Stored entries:

◇ ◇ ◇ ◇ ◇ ◇ ◇

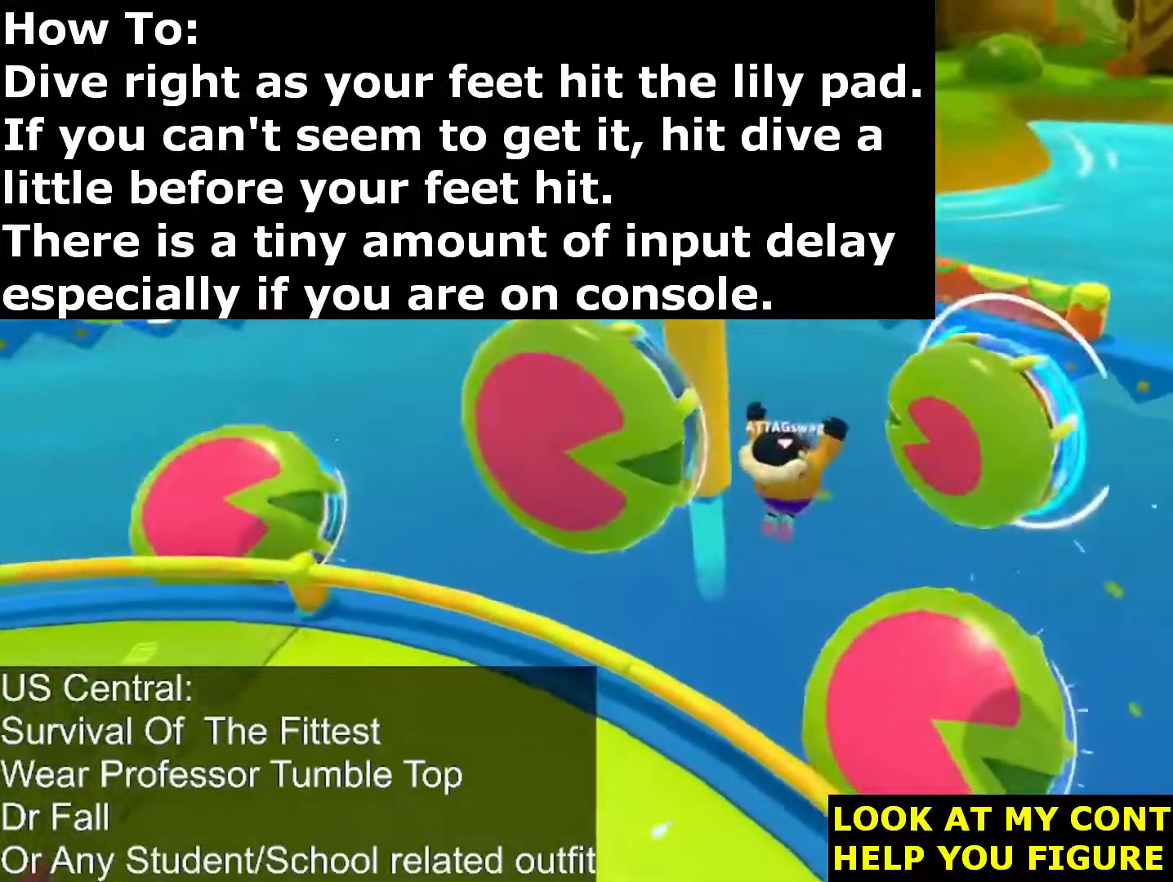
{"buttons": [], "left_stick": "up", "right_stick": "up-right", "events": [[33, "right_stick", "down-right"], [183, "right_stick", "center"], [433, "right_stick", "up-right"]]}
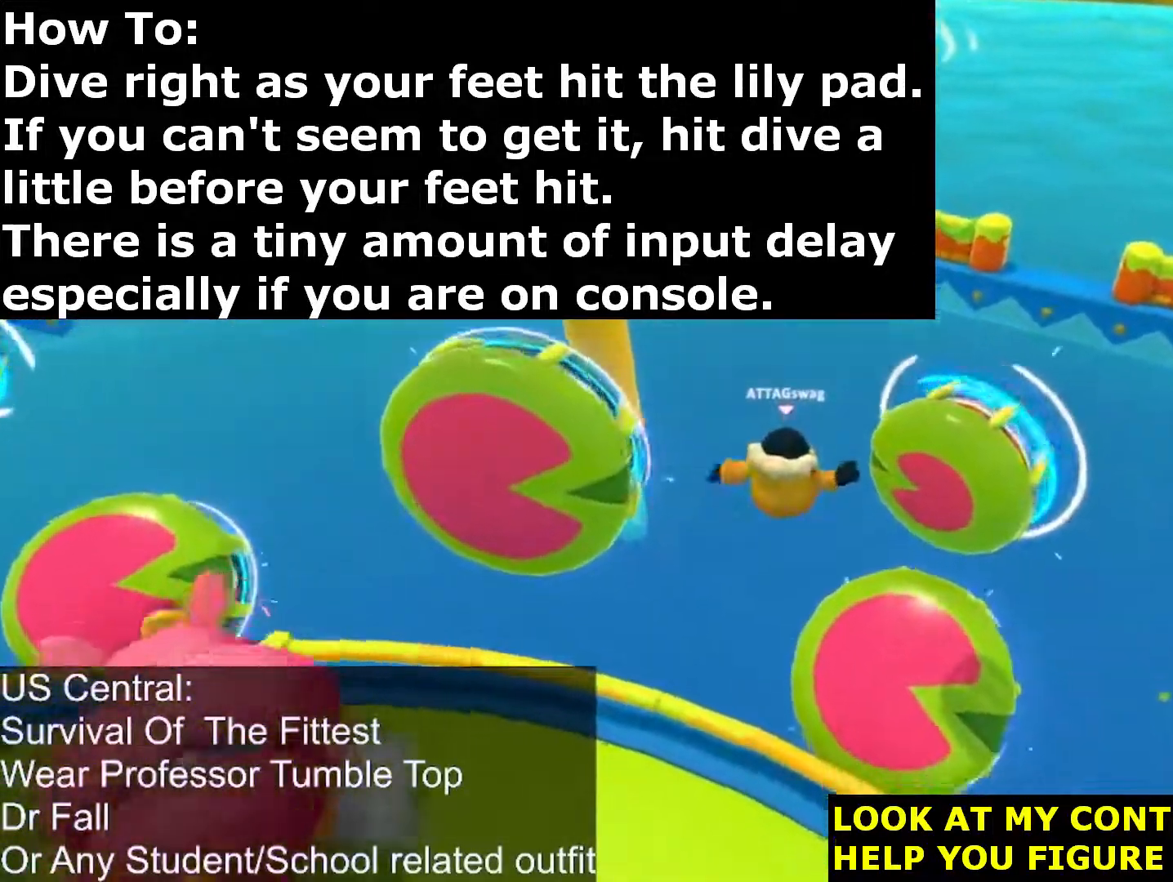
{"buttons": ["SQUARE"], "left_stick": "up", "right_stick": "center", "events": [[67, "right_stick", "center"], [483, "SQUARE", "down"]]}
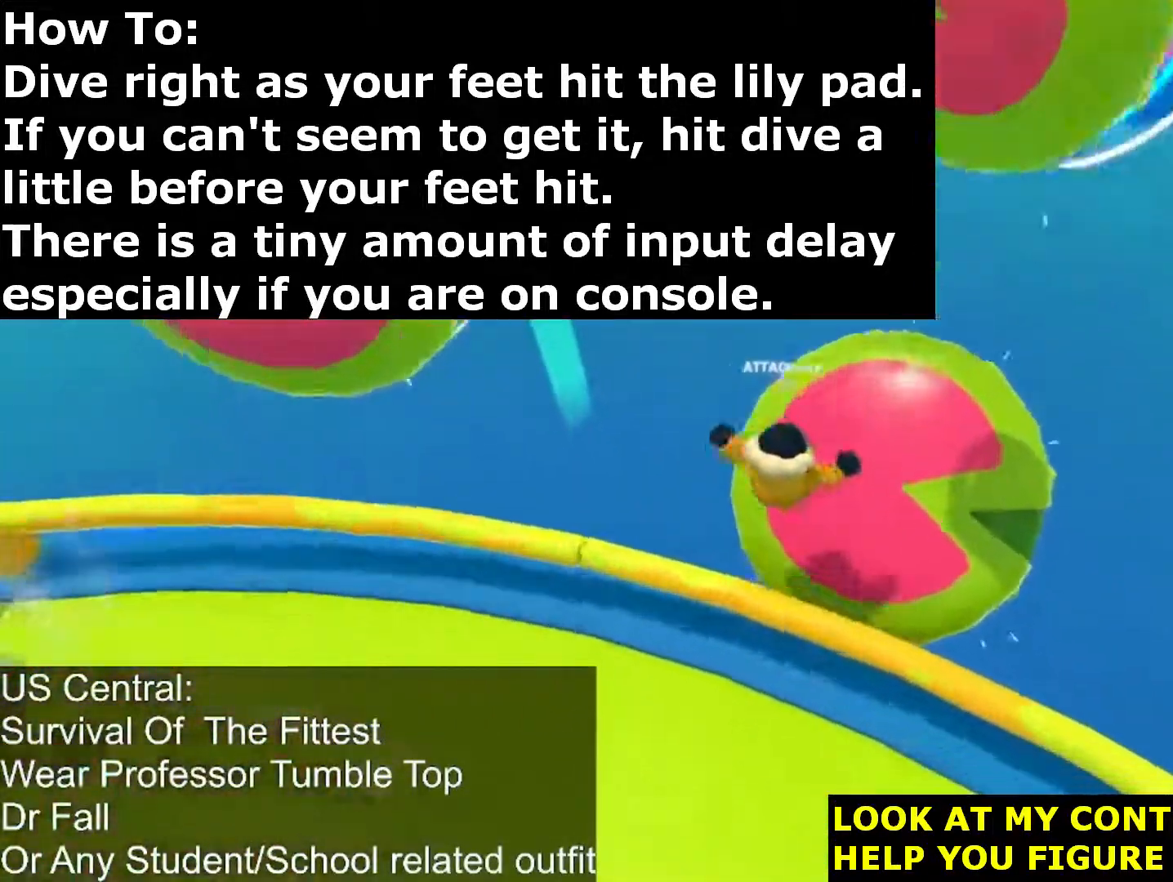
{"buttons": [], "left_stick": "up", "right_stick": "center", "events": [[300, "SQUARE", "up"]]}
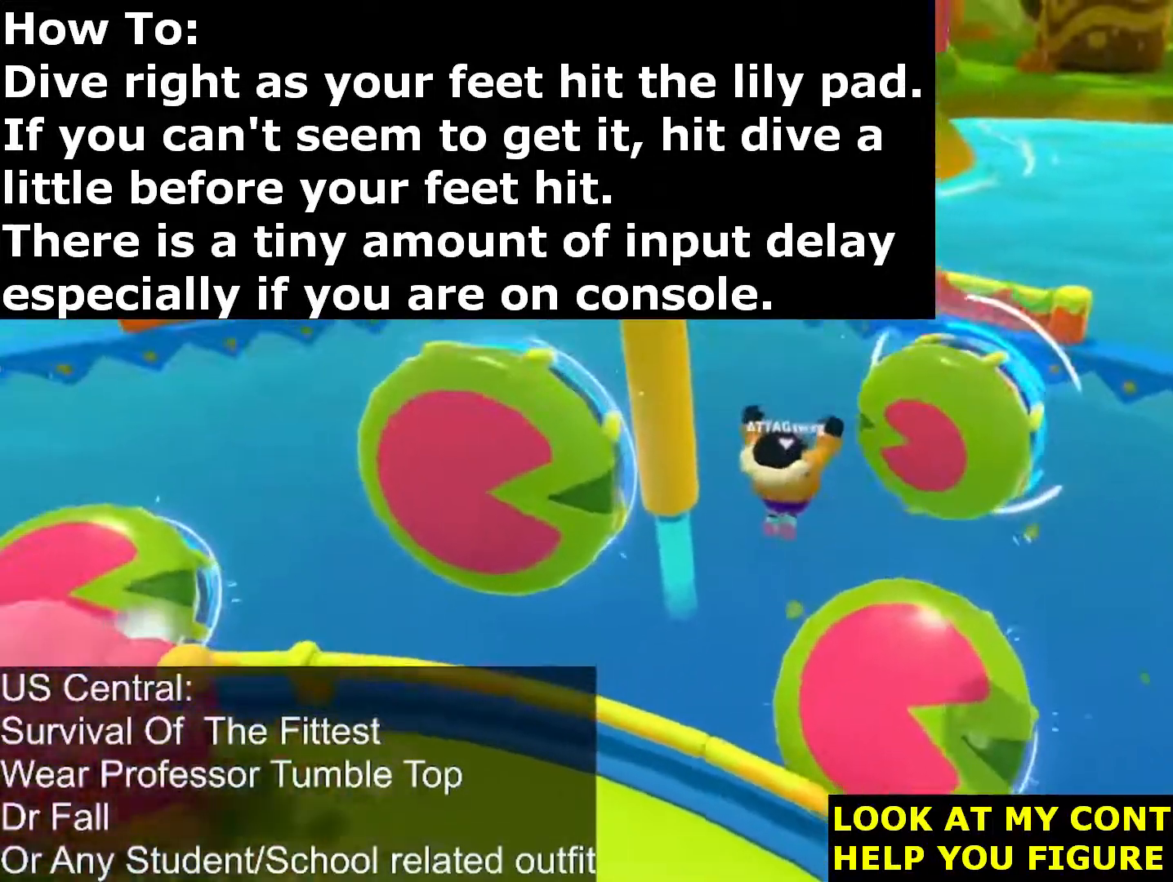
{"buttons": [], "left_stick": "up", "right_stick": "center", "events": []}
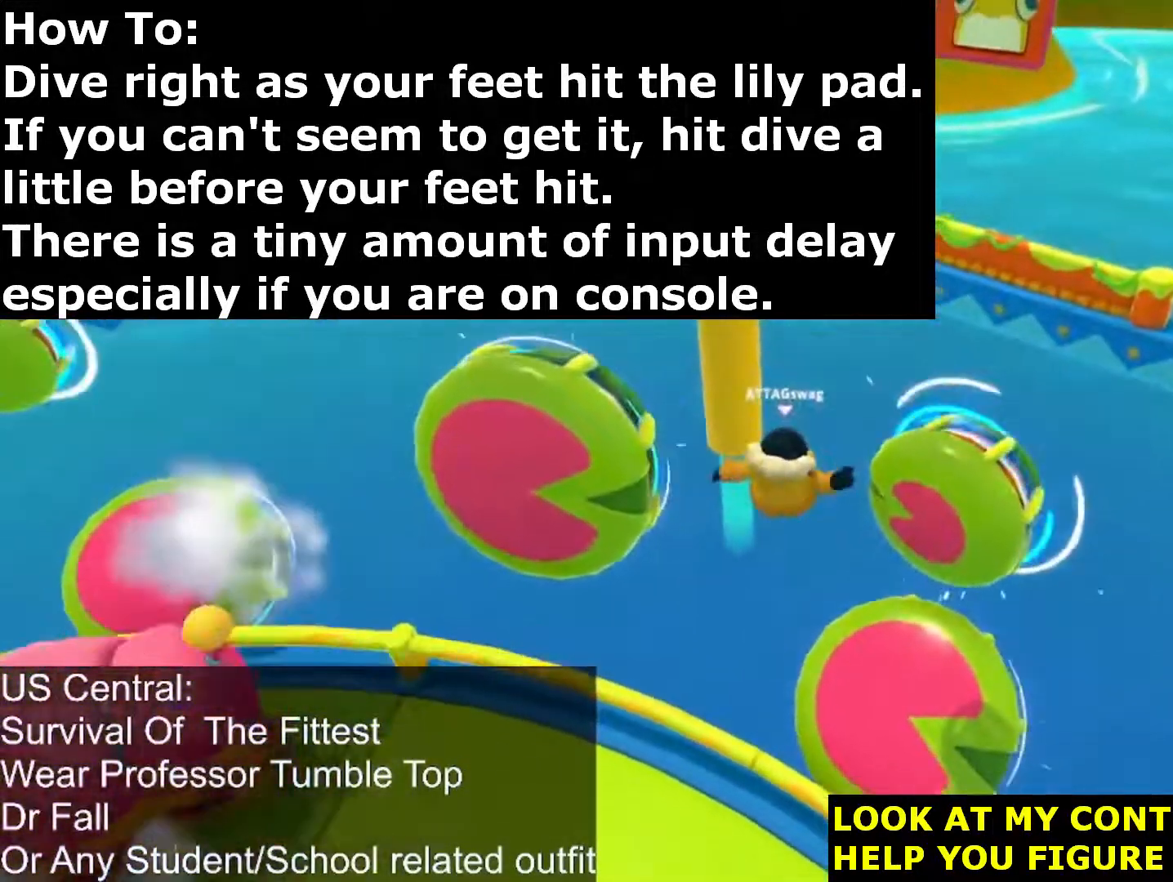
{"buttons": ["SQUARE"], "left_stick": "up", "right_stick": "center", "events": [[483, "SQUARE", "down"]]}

◇ ◇ ◇ ◇ ◇ ◇ ◇

> _Prompt_: Without the pictures, copy all of the entries exactly as they appear.

> _Output for this task_:
{"buttons": [], "left_stick": "up", "right_stick": "up-right", "events": [[33, "right_stick", "down-right"], [183, "right_stick", "center"], [433, "right_stick", "up-right"]]}
{"buttons": ["SQUARE"], "left_stick": "up", "right_stick": "center", "events": [[67, "right_stick", "center"], [483, "SQUARE", "down"]]}
{"buttons": [], "left_stick": "up", "right_stick": "center", "events": [[300, "SQUARE", "up"]]}
{"buttons": [], "left_stick": "up", "right_stick": "center", "events": []}
{"buttons": ["SQUARE"], "left_stick": "up", "right_stick": "center", "events": [[483, "SQUARE", "down"]]}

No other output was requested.